You don’t have to decide that now. But knowing it’s there as a last-resort option can actually make it easier to consider less drastic steps like LOA or transfer. You’re not choosing between “stay and die inside” and “quit and live under a bridge.” That’s what the toxic culture wants you to believe.
Step Six: Protecting Yourself While You Decide

While you’re figuring all this out, you still have to show up for patients and not implode. That’s the horrifying part.
So you quietly do things that help you survive this season without broadcasting that you’re struggling to everyone in leadership.
This is what residents who get through it intact tend to do:
They get outside support. Therapy is not a luxury item at this point; it’s protective gear. A therapist who understands medical training can help you untangle: “What’s me” vs “what’s the system” vs “what can actually change.” They can also help document functional impairments if you later need an LOA.
They ruthlessly prioritize sleep like it’s medication. Not because sleep solves culture, but because your brain cannot make big life decisions when it’s running on fumes and cortisol. You start by clawing back minutes wherever you can.
They lower the bar on non-essential performance. You don’t need to be the superstar on every rotation while you’re in crisis. Competent and safe is enough. This isn’t the season to volunteer for extra QI projects to impress fellowship directors who don’t even know you exist yet.
They talk to one or two trusted people with full honesty. Not a whole group chat. Not your PD. The friend who won’t minimize your experience or catastrophize it further.
And they quietly gather information: program policies, transfer timelines, GME contacts, stories from seniors who “barely made it.”

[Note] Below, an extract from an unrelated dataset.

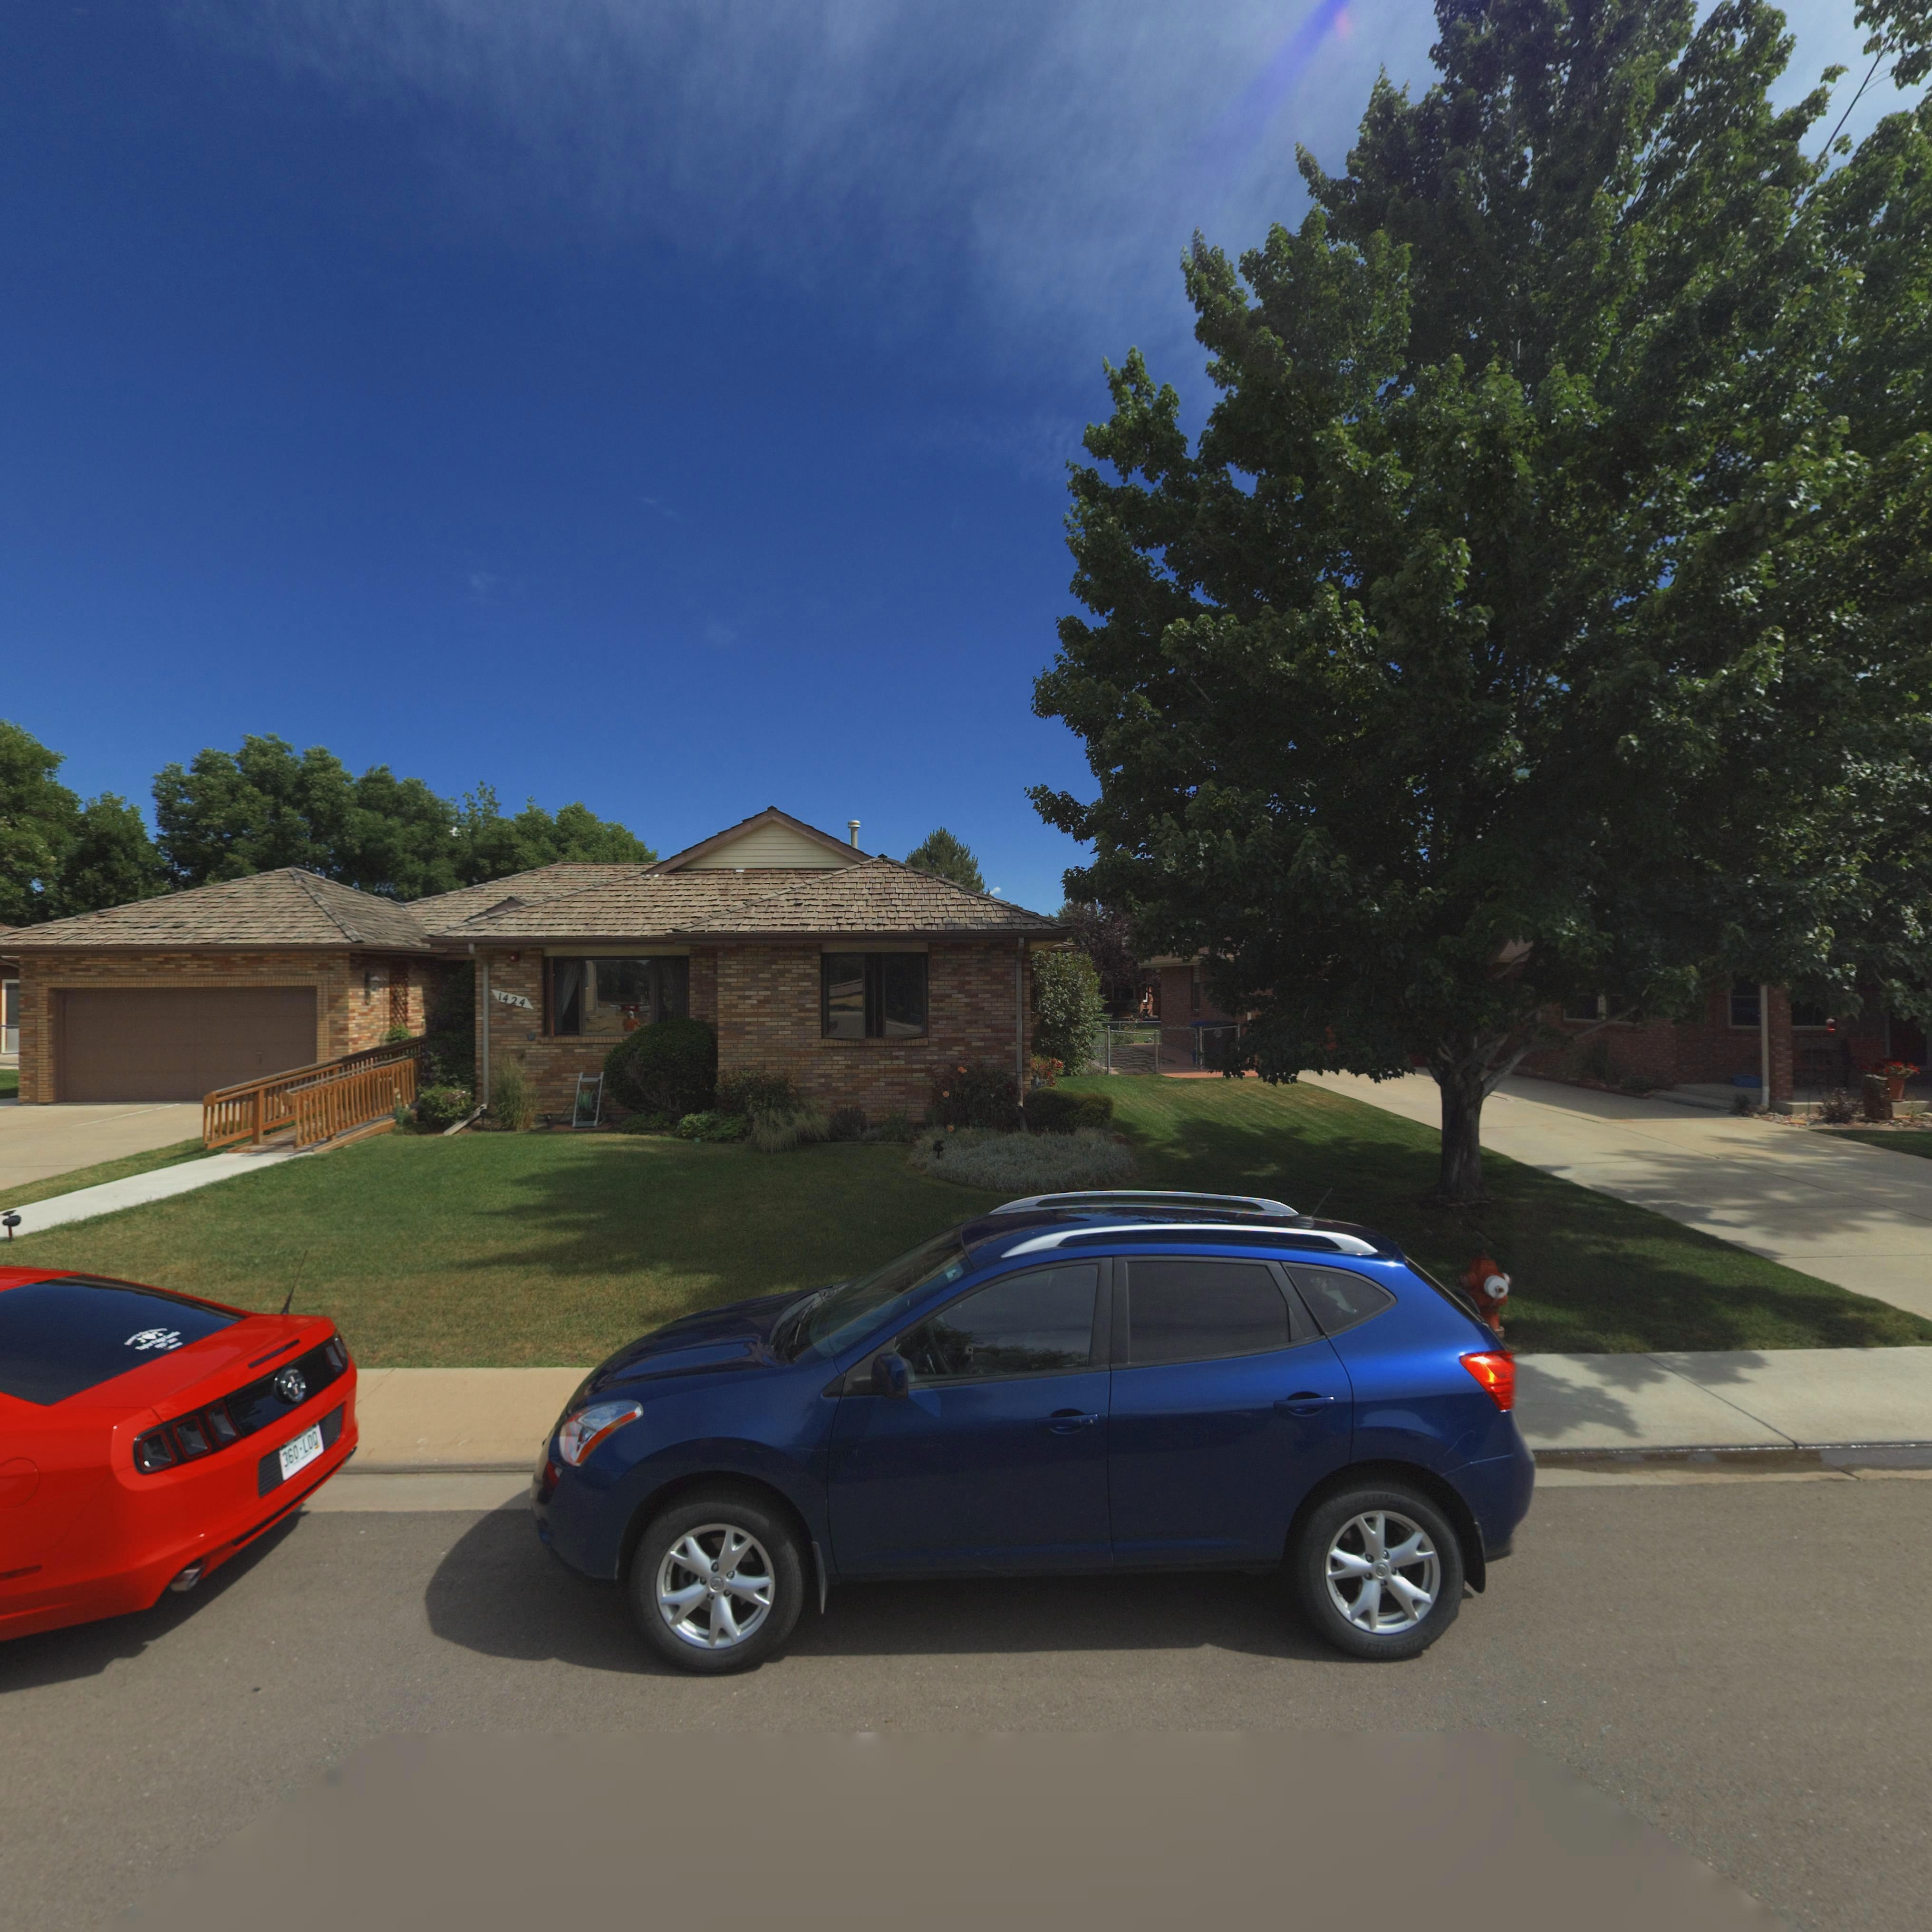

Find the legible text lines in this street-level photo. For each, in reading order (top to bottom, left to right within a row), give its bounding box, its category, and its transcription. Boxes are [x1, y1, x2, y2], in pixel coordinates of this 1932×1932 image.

[498, 992, 526, 1006] StreetNumber: 1424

The goal is not to figure out your entire career. The goal is to survive this month without locking yourself into a decision you’d regret if you weren’t exhausted and scared.
Step Seven: You’re Not Weak for Wanting Out
| Category | Value |
|---|---|
| Burnout | 80 |
| Depression | 45 |
| Anxiety | 60 |
| Leave Consideration | 30 |
Toxic programs thrive on this lie: “If you were stronger, you’d be fine here.”
It’s garbage.
I have seen absolute machines of residents—perfect Step scores, nonstop work ethic, terrifyingly smart—get crushed in malignant environments. And I’ve watched “average” residents blossom in supportive ones.
Your reaction to being treated badly is not a character flaw. It’s a nervous system doing exactly what it’s supposed to do when it’s under sustained threat.
Wanting a humane training environment doesn’t mean you’re not cut out for medicine. It means you’re still sane enough to know that basic respect and safety are not luxury requests.
You’re allowed to look at your program and think, “This is not okay for me.” You’re allowed to explore every option: staying with boundaries, reporting, LOA, transfer, switch, or—if it comes to it—leaving.
You’re not trapped as much as your fear says you are. The path out may be messy, slower than you want, and emotionally brutal. But there are paths.

Here’s what I want you to walk away with:
- If your program culture feels toxic, that’s not you being weak. That’s a valid signal something is wrong.
- Residents in your position use real options: quiet allies, documentation, LOAs, transfers, even specialty switches. You are not the first.
- You don’t have to decide everything today. Your job right now is to protect your health, get some outside perspective, and remember this: you are allowed to want a life outside constant fear and humiliation.